> [出典抜粋]

2024.9.27

東海道を歩いて藤沢宿から平塚宿へと向かいます。
途中に藤沢市城南というところがあります。
東海道の右側、つまり北側の地名です。

その名のとおり、東海道の北側に大庭城という城があったことが地名の由来です。

この付近は鎌倉権五郎という半ば伝説化した武士が平安時代に所領としていたところで、その子孫とされる大庭景親は挙兵したばかりの源頼朝の最大の強敵となった武将です。

その大庭景親の屋敷があったと伝わる場所に、室町時代に大庭城がありました。

大庭城址公園

城跡は現在公園となっていて、土塁や堀が残っています。

土塁の跡
空堀の跡

ただ、東海道からはちょっと遠いです。
1.7キロくらい北にあります。

大庭城は引地川と小糸川が合流する地点で、2つの川にはさまれた場所にあります。
まさに要害の地といってよいでしょう。

北条早雲と呼ばれることが多い戦国時代の武将伊勢宗瑞が、この大庭城を攻めたという伝承があります。

周囲を豊かな水に囲まれた大庭城は、なかなか攻め落とすことができませんでした。
しかし東海道沿いに茶屋を出していた老婆から、大庭城の周囲の水は引地川を堰き止めたもので、その堰を開ければ水を引かせることできると宗瑞は聞き出します。

城の周囲の水がなくなれば城を落とせる、これを実行するため口封じとして茶屋の老婆を殺害すると、宗瑞は堰を開いて水を落とし大庭城を攻め落としたのでした。

> [記述問題 1] 大庭城についての本文によると、大庭城はどの二つの川が合流する地点にありますか。
> [記述問題 2] 大庭城についての本文から、「この付近は鎌倉権五郎という半」から「1.7キロくらい北にあります。」までの箇所を一字一句変えずに書き出してください。

> [提示資料]
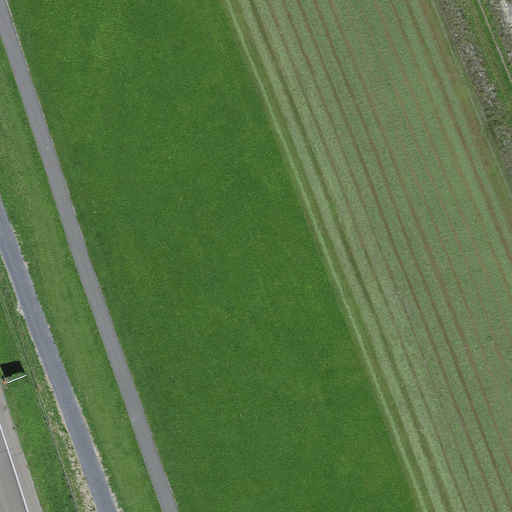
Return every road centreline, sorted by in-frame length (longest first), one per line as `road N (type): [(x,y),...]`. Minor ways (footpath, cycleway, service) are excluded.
road 1 (track): [(2,0),(176,511)]
road 2 (track): [(0,218),(106,511)]
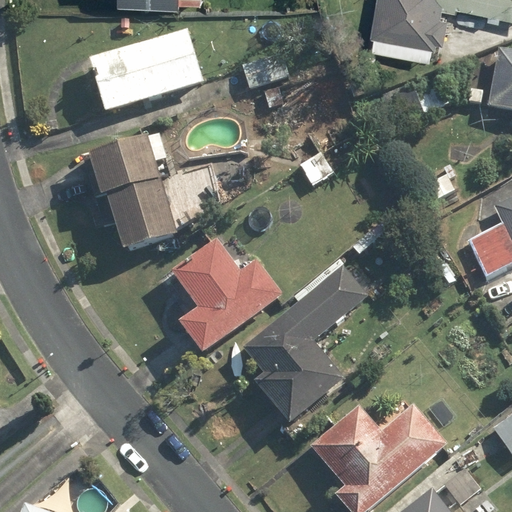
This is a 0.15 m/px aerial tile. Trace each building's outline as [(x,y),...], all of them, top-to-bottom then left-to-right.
[(511,0),(375,0),(371,47),(429,53),(430,42),(445,43),(449,6),(511,12),(511,0)] [(203,89),(186,32),(87,62),(104,119),(203,89)] [(511,54),(497,51),(485,110),(511,115),(511,54)] [(294,80),(286,55),(242,70),(250,94),(294,80)] [(456,110),(448,88),(416,100),(424,122),(456,110)] [(167,165),(160,138),(85,158),(98,204),(109,201),(125,258),(175,244),(154,169),(167,165)] [(333,180),(319,156),(296,170),(309,193),(333,180)] [(461,192),(449,168),(419,184),(432,208),(461,192)] [(511,195),(492,205),(503,230),(469,245),(485,281),(511,269),(511,195)] [(199,361),(283,302),(256,265),(238,278),(213,243),(166,275),(194,315),(176,328),(199,361)] [(346,278),(339,269),(265,335),(258,327),(230,352),(258,384),(250,391),(286,432),(343,381),(312,346),(387,280),(368,258),(346,278)] [(342,511),(371,511),(446,452),(413,412),(378,440),(355,413),(307,453),(341,495),(333,501),(342,511)] [(511,416),(492,429),(511,459),(511,416)] [(406,511),(444,511),(430,494),(406,511)]
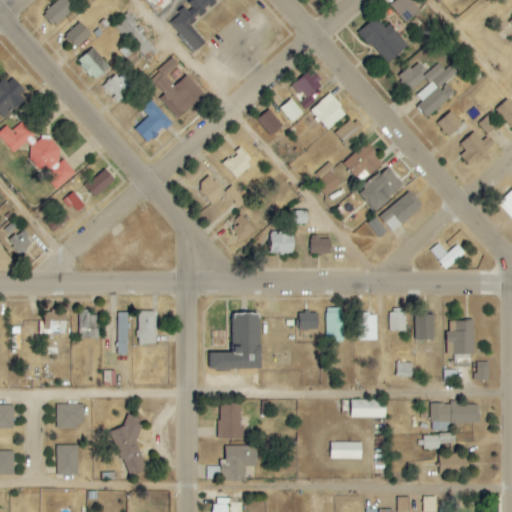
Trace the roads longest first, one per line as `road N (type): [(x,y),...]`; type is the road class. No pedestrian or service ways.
road 1 (tertiary): [(0,286),(511,283)]
road 2 (residential): [(511,489),(0,487)]
road 3 (residential): [(71,258),(366,0)]
road 4 (residential): [(219,285),(194,235),(0,15)]
road 5 (residential): [(511,257),(282,0)]
road 6 (residential): [(195,285),(196,511)]
road 7 (residential): [(382,283),(511,167)]
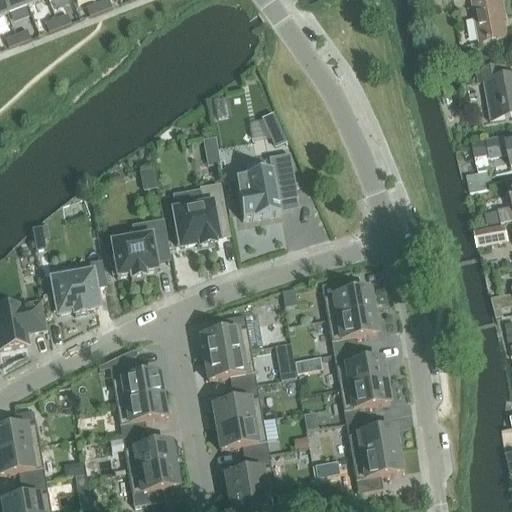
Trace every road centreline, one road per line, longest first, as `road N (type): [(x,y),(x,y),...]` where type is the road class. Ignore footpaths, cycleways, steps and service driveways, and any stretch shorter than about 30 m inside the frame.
road 1 (residential): [(265,0),(329,82),(392,242)]
road 2 (residential): [(392,242),(441,511)]
road 3 (residential): [(392,242),(168,315)]
road 4 (residential): [(168,315),(204,505)]
road 5 (residential): [(168,315),(0,402)]
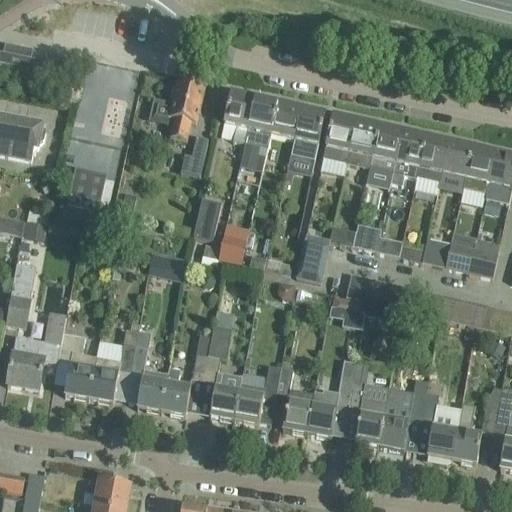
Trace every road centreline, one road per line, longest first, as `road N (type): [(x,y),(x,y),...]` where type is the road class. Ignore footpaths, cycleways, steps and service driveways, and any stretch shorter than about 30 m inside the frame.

> [解答例 1] 引地川と小糸川です。

> [解答例 2]
この付近は鎌倉権五郎という半ば伝説化した武士が平安時代に所領としていたところで、その子孫とされる大庭景親は挙兵したばかりの源頼朝の最大の強敵となった武将です。

その大庭景親の屋敷があったと伝わる場所に、室町時代に大庭城がありました。

大庭城址公園

城跡は現在公園となっていて、土塁や堀が残っています。

土塁の跡
空堀の跡

ただ、東海道からはちょっと遠いです。
1.7キロくらい北にあります。